> TO DO
Pictures are to be left out, but please repeat each record exactly.

> DATA RECORDS
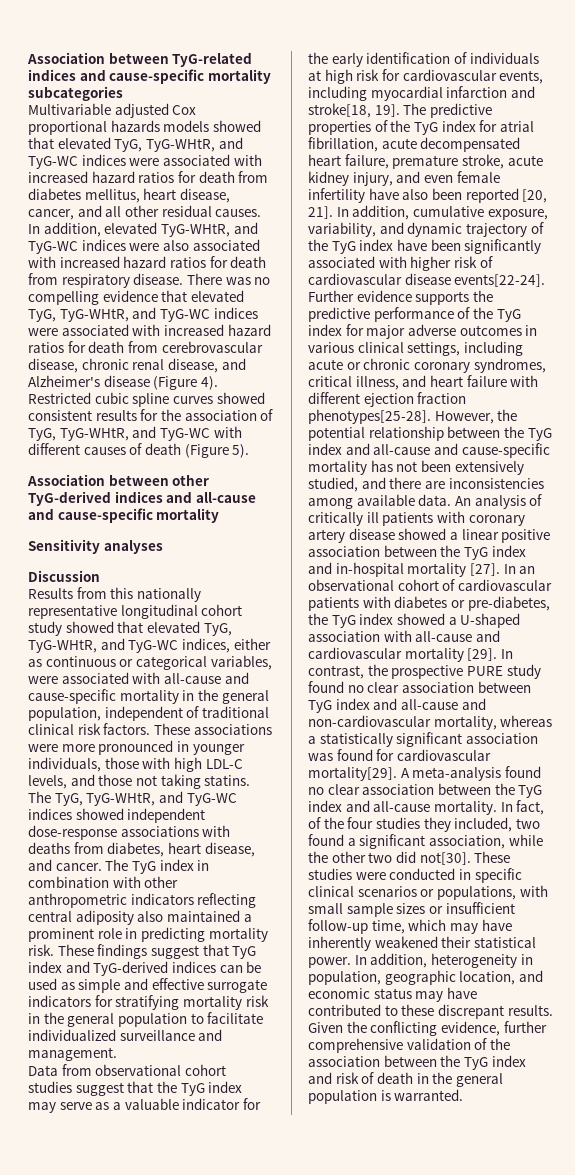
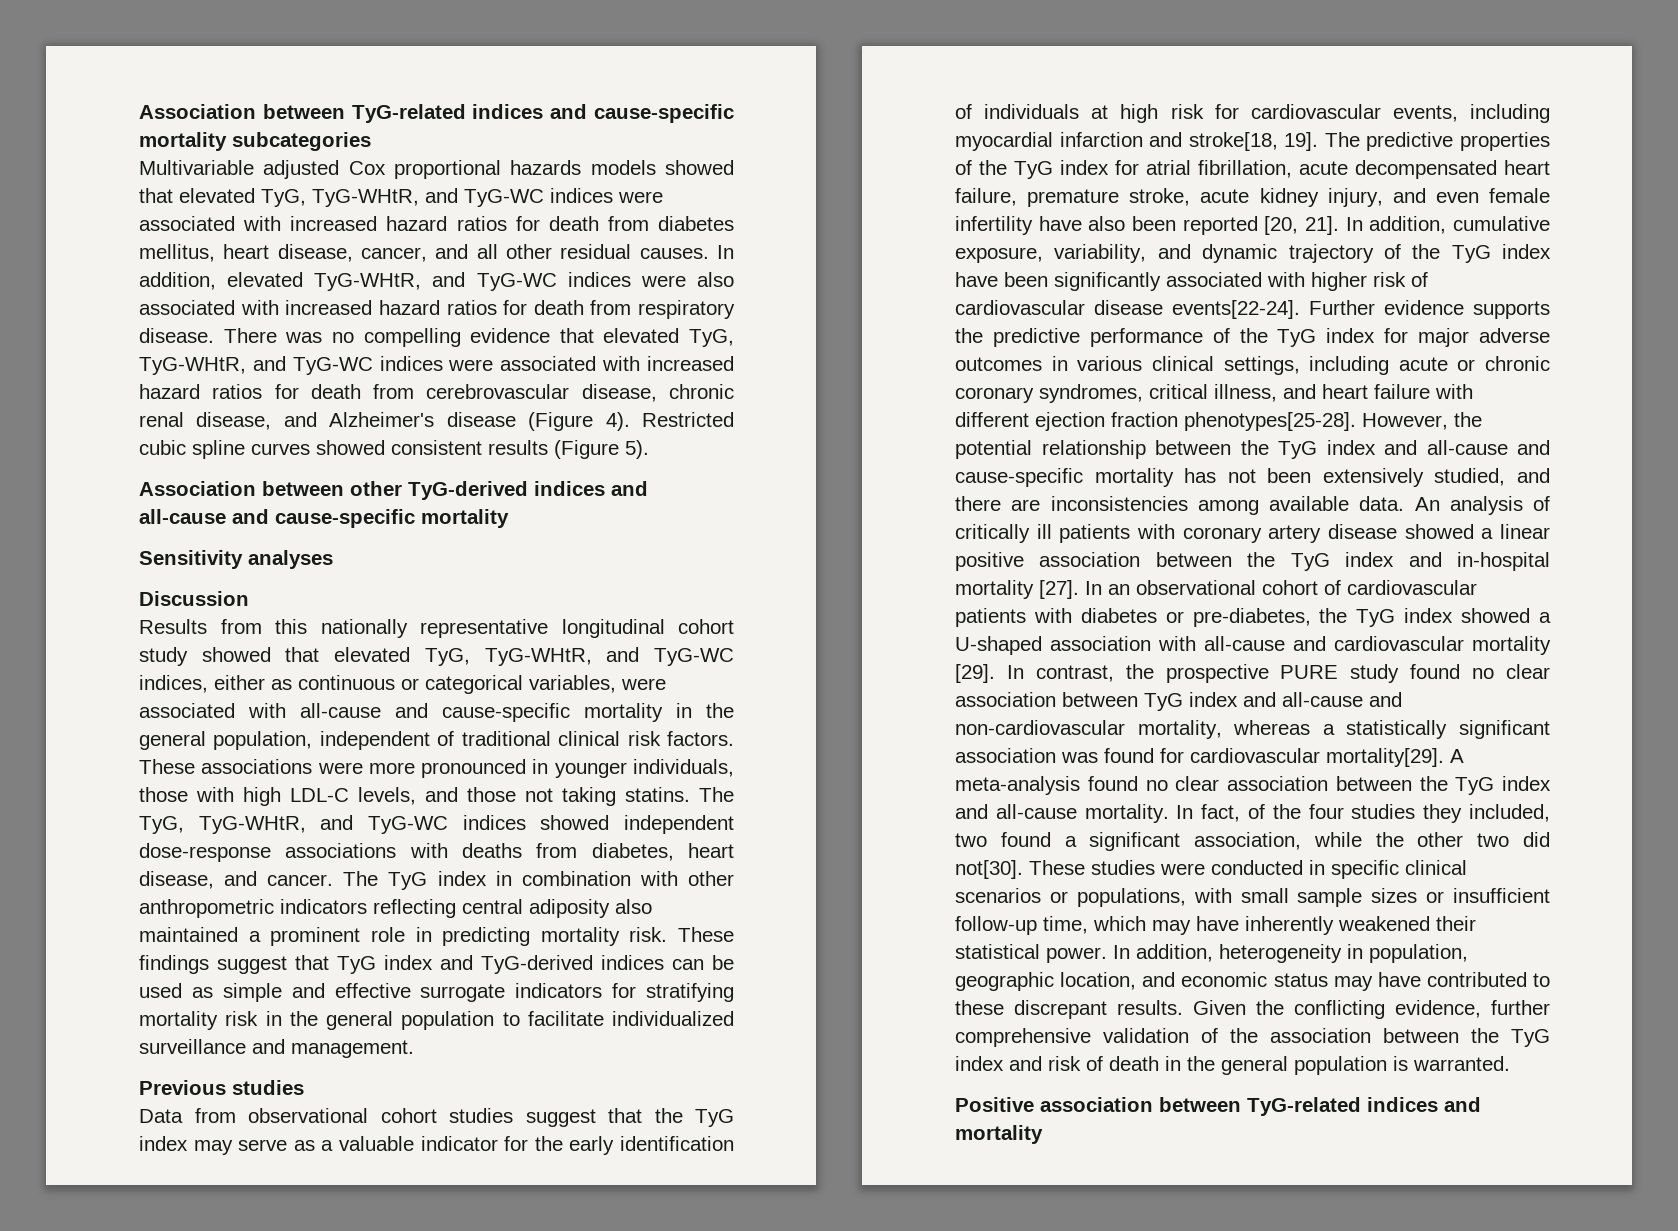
[140,409,274,421] [28,426,242,441] [28,443,181,455] for the association of TyG, TyG-WHtR, and TyG-WC with different causes of death -> (548, 447) none
(117, 1054) none -> [139,1080,304,1095] // Previous studies
(464, 1095) none -> [955,1097,1481,1116] [955,1125,1043,1144] // Positive association between TyG-related indices and mortality

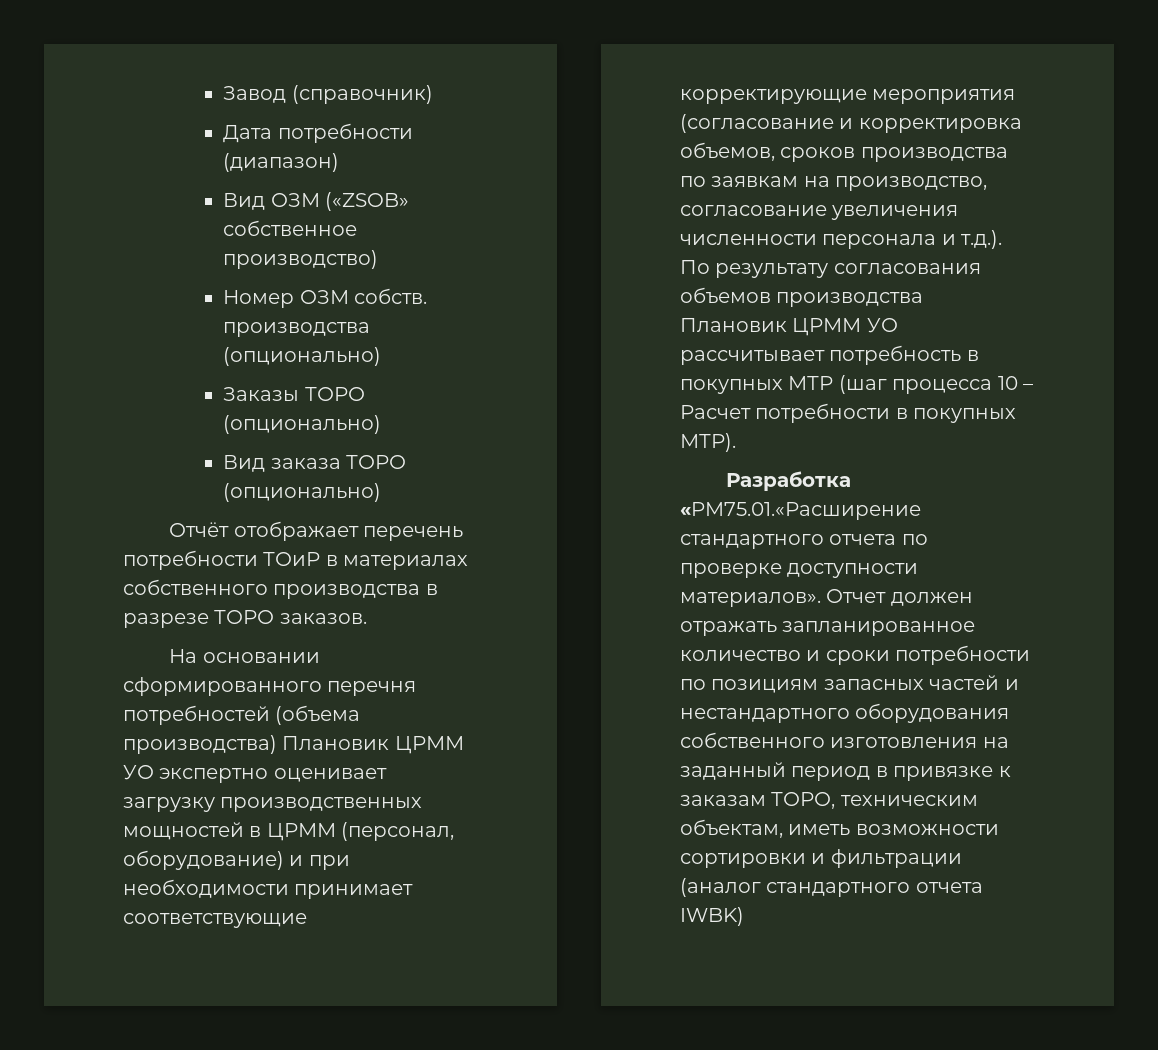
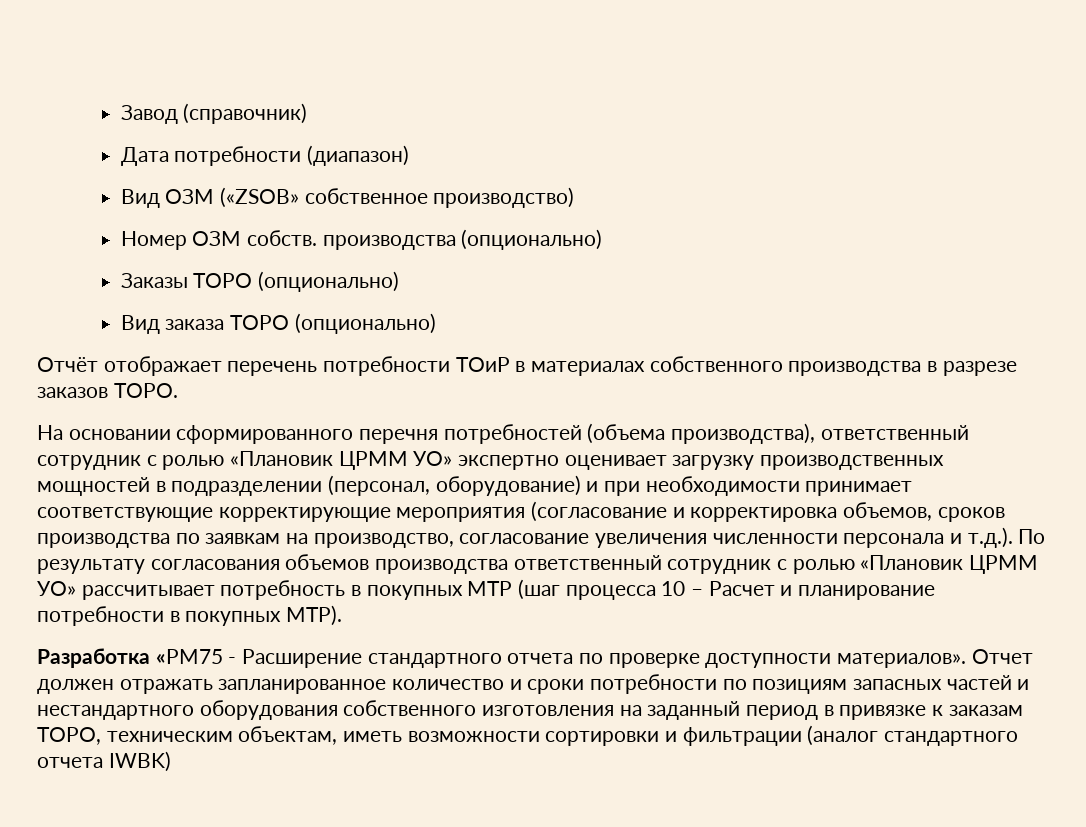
[214,610,367,624] ТОРО заказов. -> [37,383,178,398] заказов ТОРО.
[123,735,464,754] [123,765,154,780] производства) Плановик ЦРММ УО -> [671,423,969,444] [37,451,453,470] производства), ответственный сотрудник с ролью «Плановик ЦРММ УО»
[266,823,336,841] ЦРММ -> [171,481,323,496] подразделении
[680,318,898,336] Плановик ЦРММ УО -> [513,555,1039,574] [37,581,76,596] ответственный сотрудник с ролью «Плановик ЦРММ УО»
(751, 412) none -> [780,585,936,600] и планирование
[680,502,921,520] «PM75.01.«Расширение -> [155,649,363,668] «PM75 - Расширение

> SOLUTION TO THE EXERCISE
[140,409,274,421] [28,426,242,441] [28,443,181,455] for the association of TyG, TyG-WHtR, and TyG-WC with different causes of death -> (548, 447) none
(117, 1054) none -> [139,1080,304,1095] // Previous studies
(464, 1095) none -> [955,1097,1481,1116] [955,1125,1043,1144] // Positive association between TyG-related indices and mortality

[214,610,367,624] ТОРО заказов. -> [37,383,178,398] заказов ТОРО.
[123,735,464,754] [123,765,154,780] производства) Плановик ЦРММ УО -> [671,423,969,444] [37,451,453,470] производства), ответственный сотрудник с ролью «Плановик ЦРММ УО»
[266,823,336,841] ЦРММ -> [171,481,323,496] подразделении
[680,318,898,336] Плановик ЦРММ УО -> [513,555,1039,574] [37,581,76,596] ответственный сотрудник с ролью «Плановик ЦРММ УО»
(751, 412) none -> [780,585,936,600] и планирование
[680,502,921,520] «PM75.01.«Расширение -> [155,649,363,668] «PM75 - Расширение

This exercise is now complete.